Lastly, there is a lack of comprehensive evidence to support Koh's argument. Koh claims that "What Asians seem to love about Japanese pop culture is the fact that it's so darn 'cute'." However, she does not explain why Asians like cuteness and why the "cute" factor is the main reason behind Asians' fondness for Japanese pop culture. It is important to address this as there could be other attractions of Japanese pop culture that result in Asians' love for it. Also, she goes on to say that "Japan was the quickest to absorb and tweak influences from the West into something uniquely Japanese." However, she fails to explain why and she does not provide any proof to support her claim. Thus, the article does not convince me because of the lack of substantiation in Koh's arguments.
Despite the flaws in Koh's arguments, I agree with her view that "Asia is in love with Japan's pop culture." The internationalization of Japan's pop culture is aided by globalization, advancement in technology and the media. These mediums allow Asian countries to be exposed to Japan's way of life. Japanese pop culture appeals to Asians not only because it is cute, but also because the Japanese are known to be creative and leaders in setting new trends. For example, in the area of consumer electronic products, Japan came out with "Tamagotchi", a mini handheld game console that allows the young and old to adopt virtual pets. Products like this appeal because they are fun, lovable and allow people to explore the virtual world. Also, Koh makes a valid point that Asians can better associate themselves with Japan's pop culture because of "cultural identification". Asians share certain common values and way of life like kinship and respect for the older generations. This allows them to identify themselves with Japan cultures like films and movies. Hence, Asia is fond of Japan's pop culture.

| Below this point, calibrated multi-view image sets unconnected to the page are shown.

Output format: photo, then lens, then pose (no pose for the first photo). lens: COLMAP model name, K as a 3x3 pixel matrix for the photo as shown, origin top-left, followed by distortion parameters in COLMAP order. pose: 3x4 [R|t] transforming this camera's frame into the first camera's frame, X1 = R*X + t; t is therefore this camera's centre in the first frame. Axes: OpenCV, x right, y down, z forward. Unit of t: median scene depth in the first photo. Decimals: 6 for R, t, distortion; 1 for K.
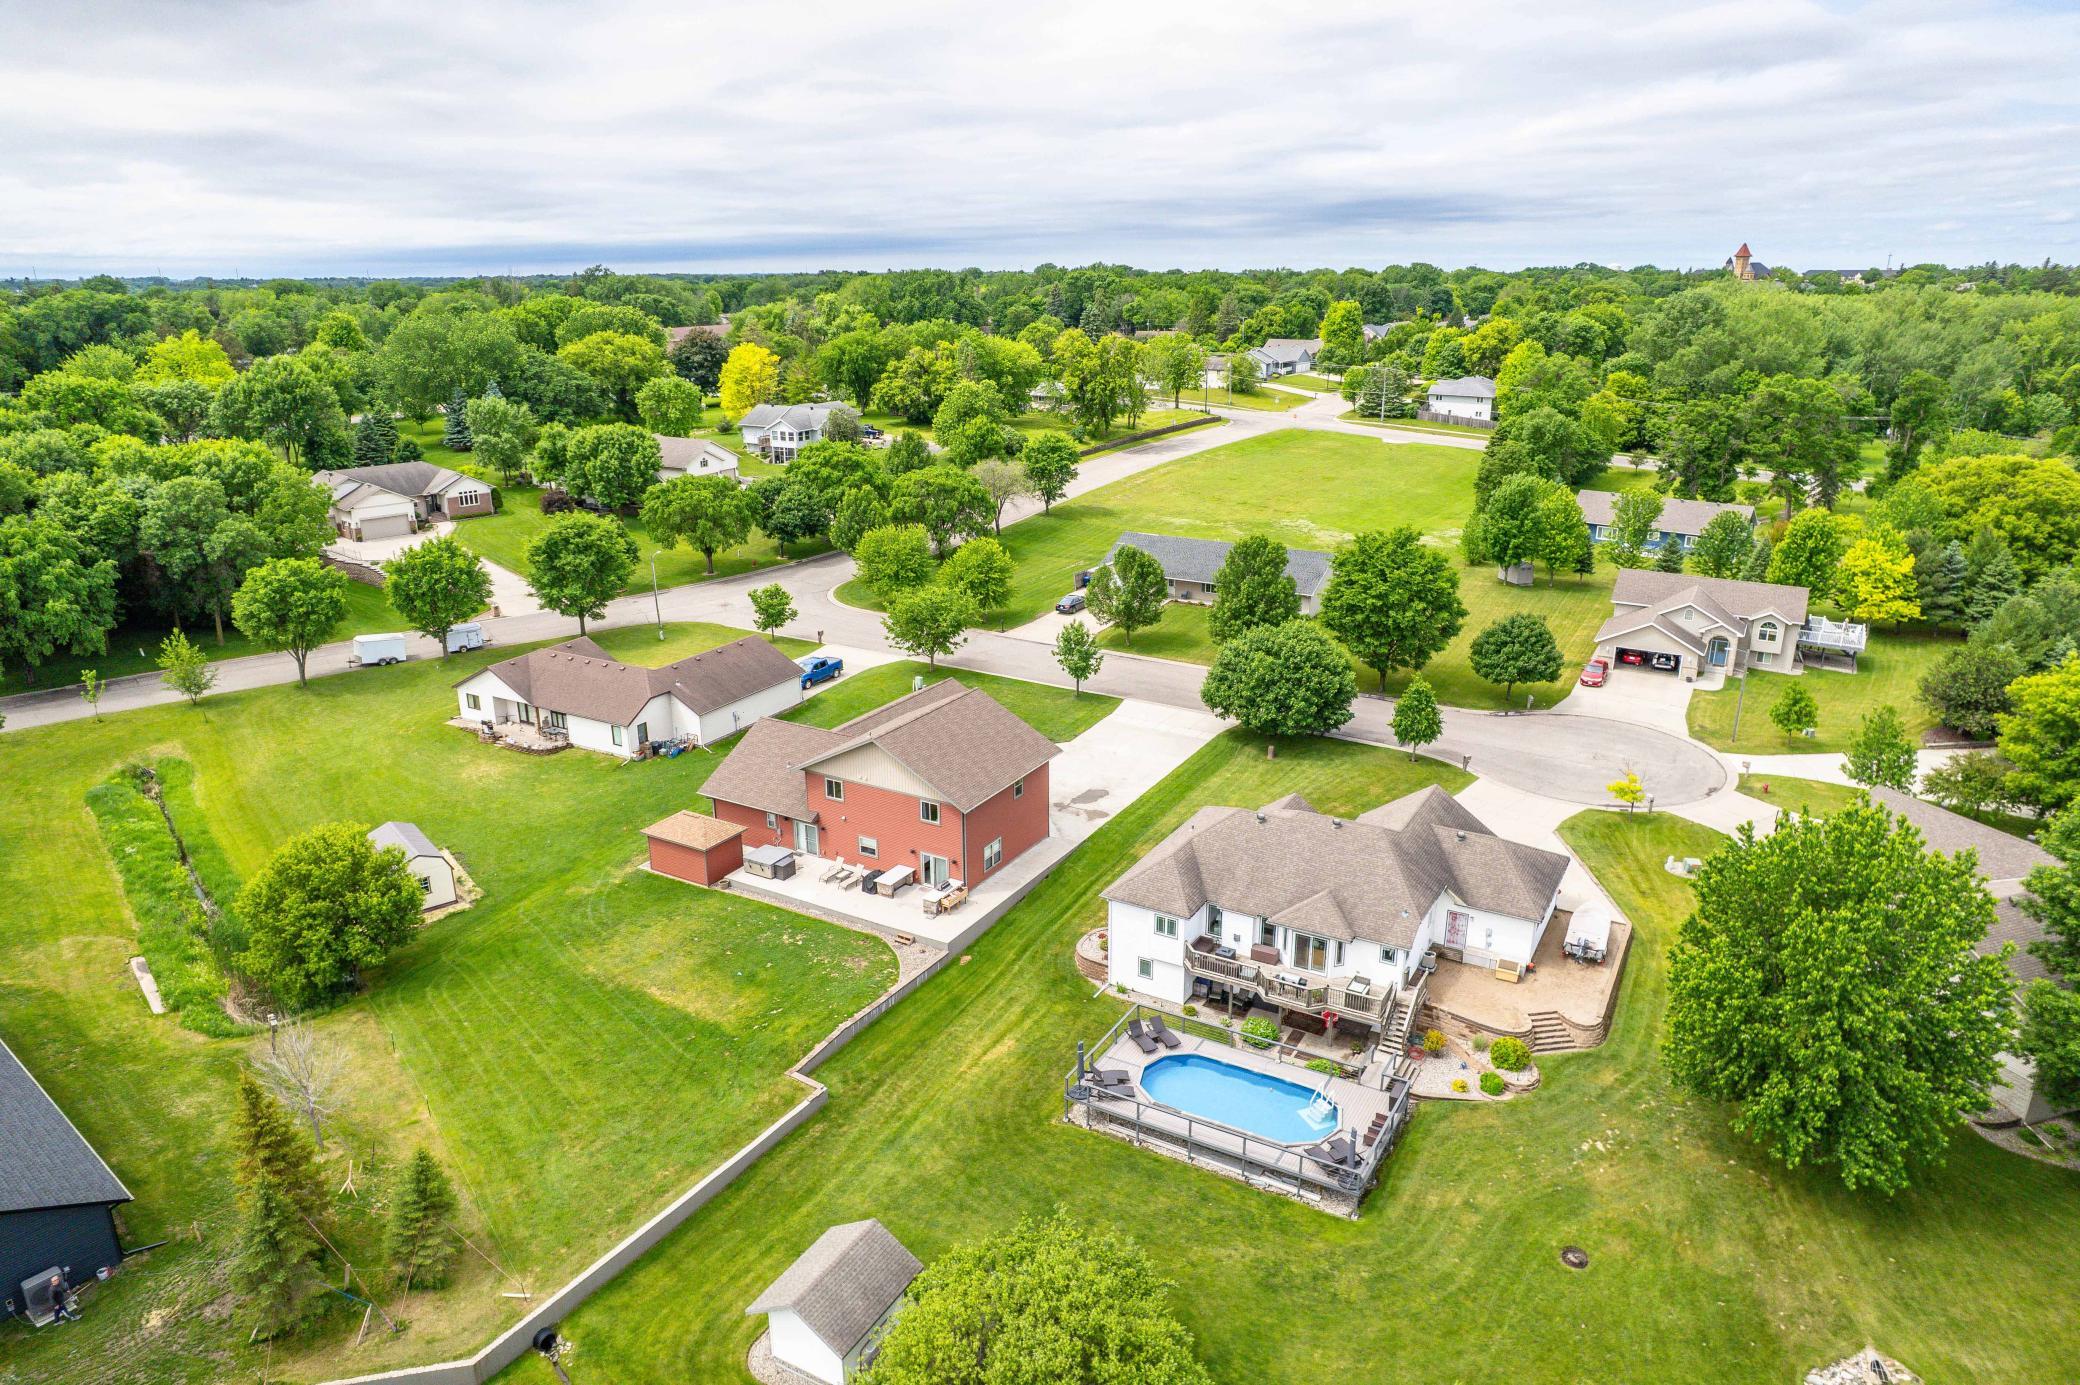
lens RADIAL K [[1329.5, 0, 1047.1], [0, 1329.5, 694.9], [0, 0, 1]] dist [-0.076254, 0.064808]
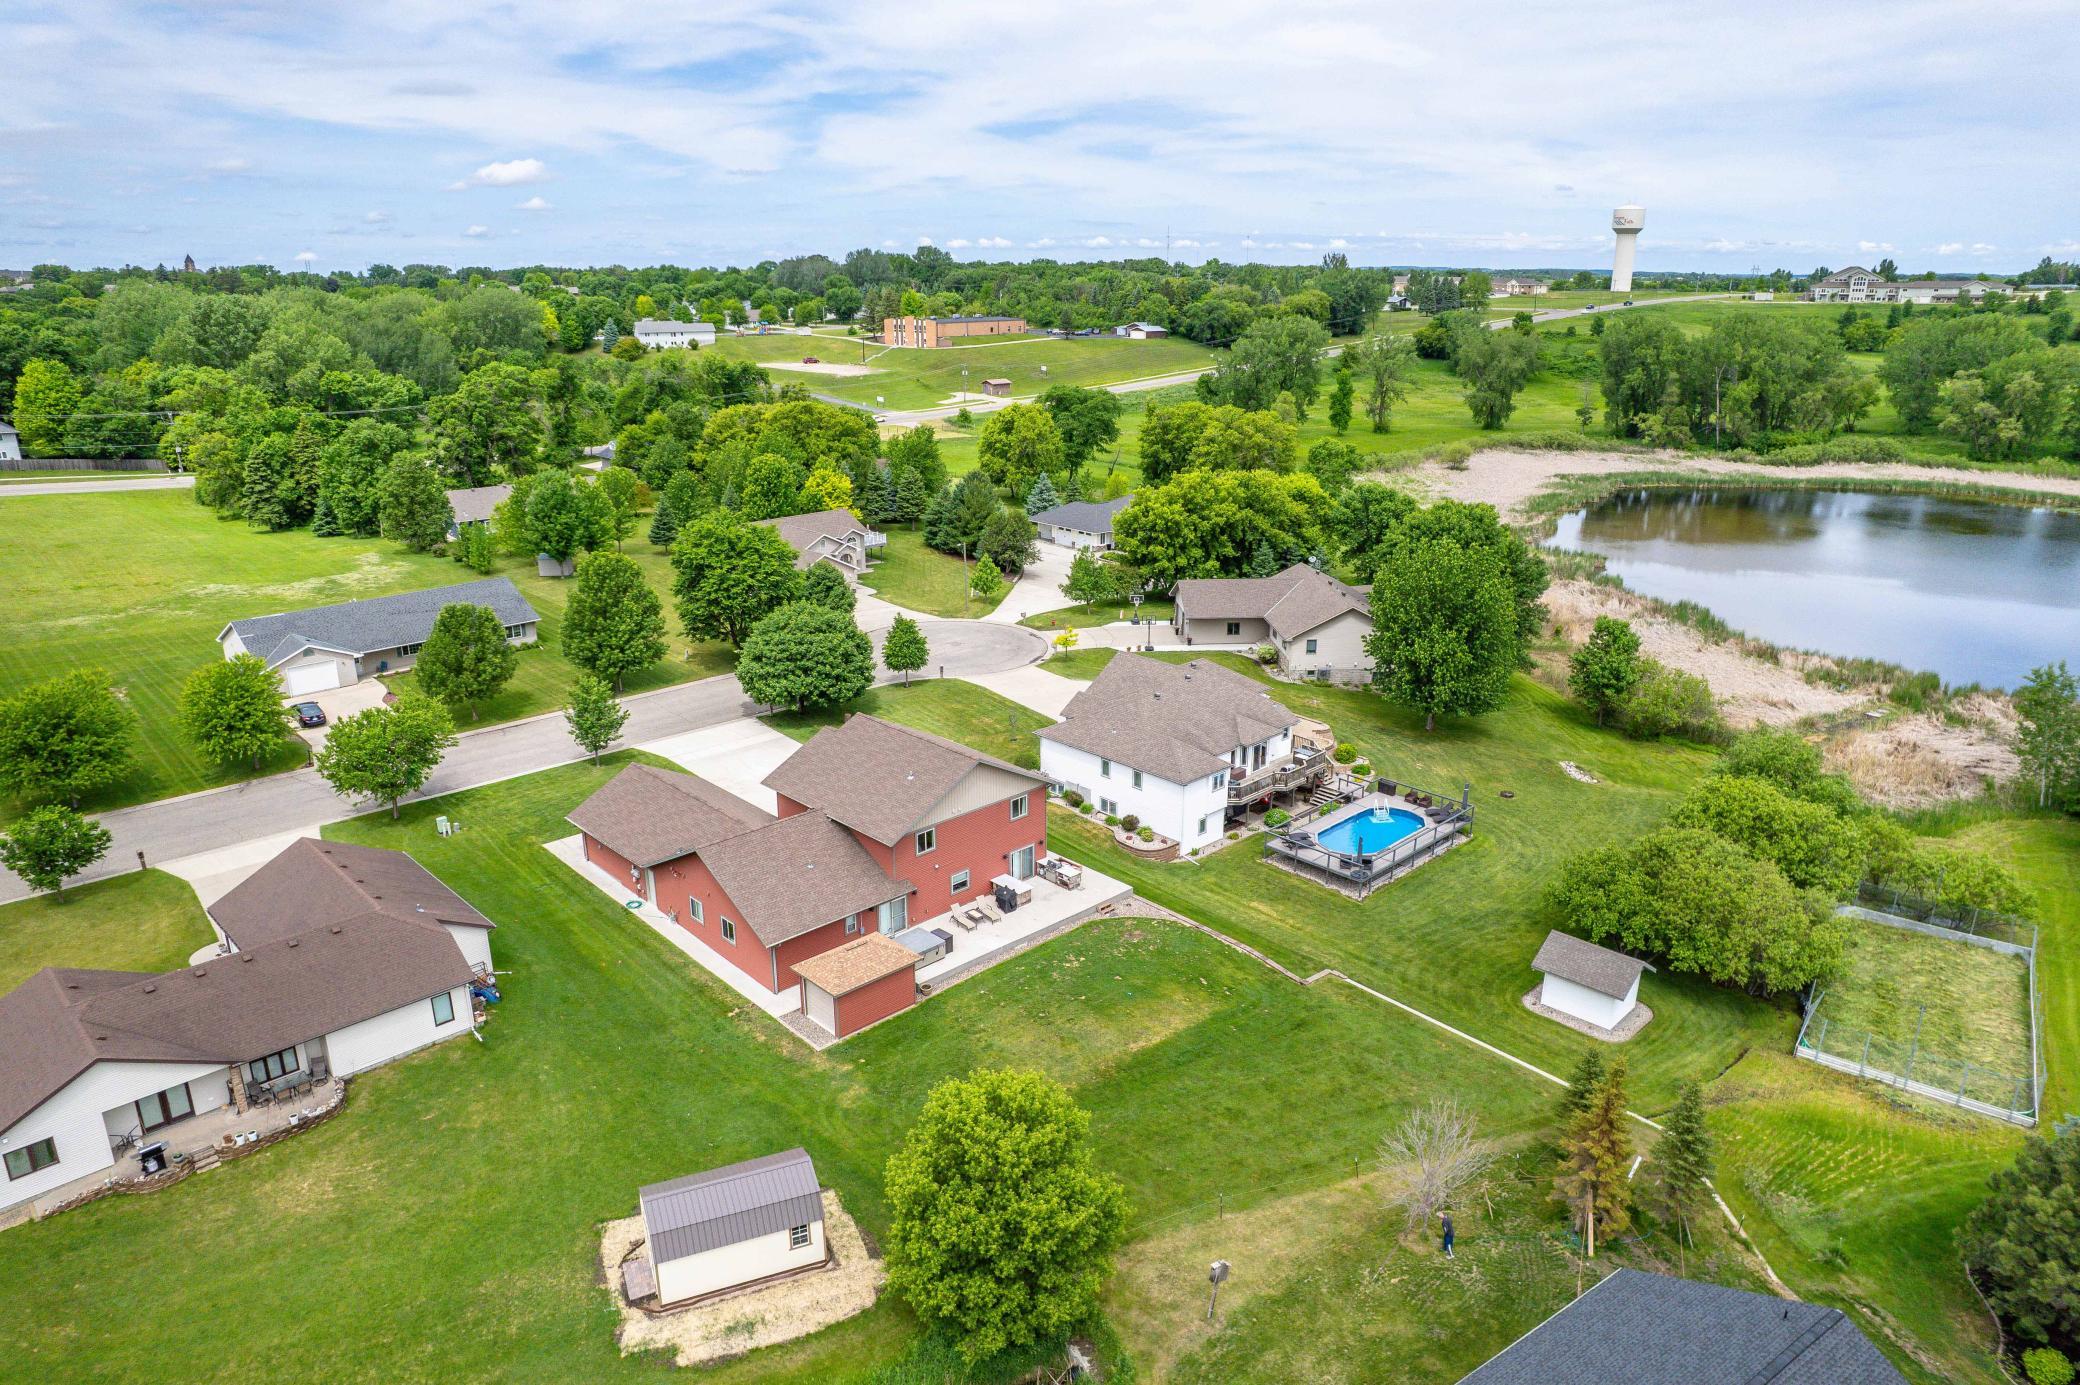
lens RADIAL K [[1329.5, 0, 1049.9], [0, 1329.5, 696.3], [0, 0, 1]] dist [-0.076254, 0.064808]
pose [[0.277311, -0.295779, 0.914119, -0.636719], [0.295687, 0.931530, 0.211712, -0.128088], [-0.914149, 0.211583, 0.345782, 0.396714]]
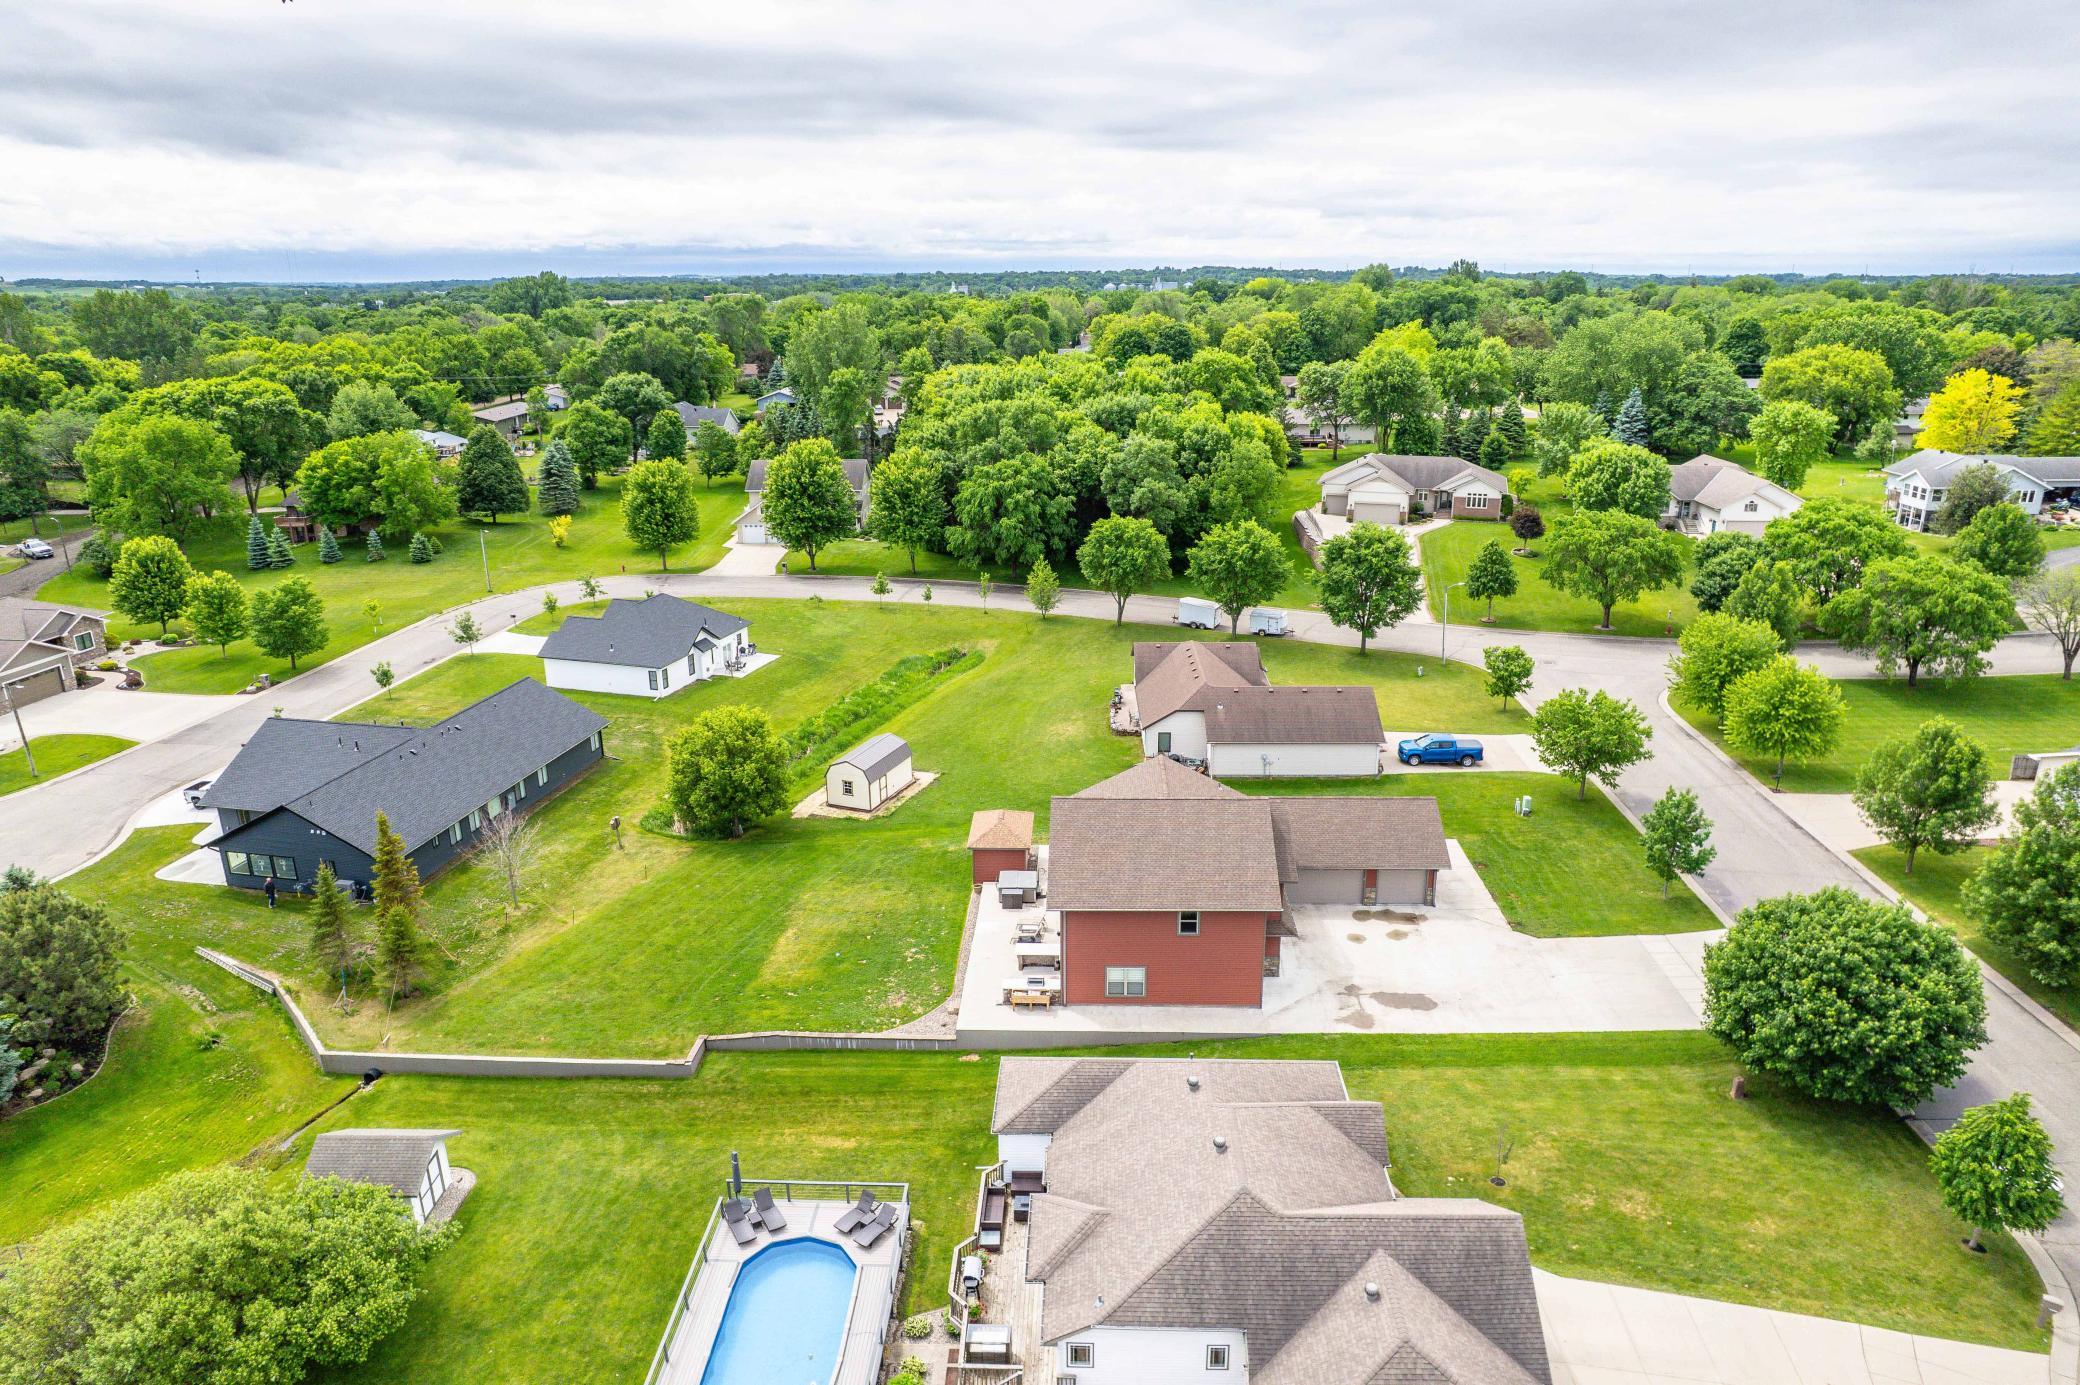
lens RADIAL K [[1329.5, 0, 1047.5], [0, 1329.5, 698.7], [0, 0, 1]] dist [-0.076254, 0.064808]
pose [[0.465879, 0.271356, -0.842213, 0.394033], [-0.266640, 0.950625, 0.158791, -0.112041], [0.843718, 0.150591, 0.515231, 0.339196]]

In conclusion, I share similar thought as Koh on Asia's love for Japan's way of life. However, because of a lack of concrete evidences and generalizations on the popularity of Japan's culture among Asians which Koh makes, the arguments appear inaccurate and lack credibility. Koh gives various valid points like "cultural identification" and "cute Japanese pop culture" and provides many examples to support her claims. Unfortunately, certain claims are not well developed and supported by comprehensive evidences. Also, she makes sweeping statements that raise doubts about her arguments. Koh could better define certain terms like "Asia" to include only certain countries in her thesis and avoid generalizations so as to add credibility to her article. In addition, her points could be better developed by adding explanations and giving evidences to support them. Thus, Koh's argument is not convincing.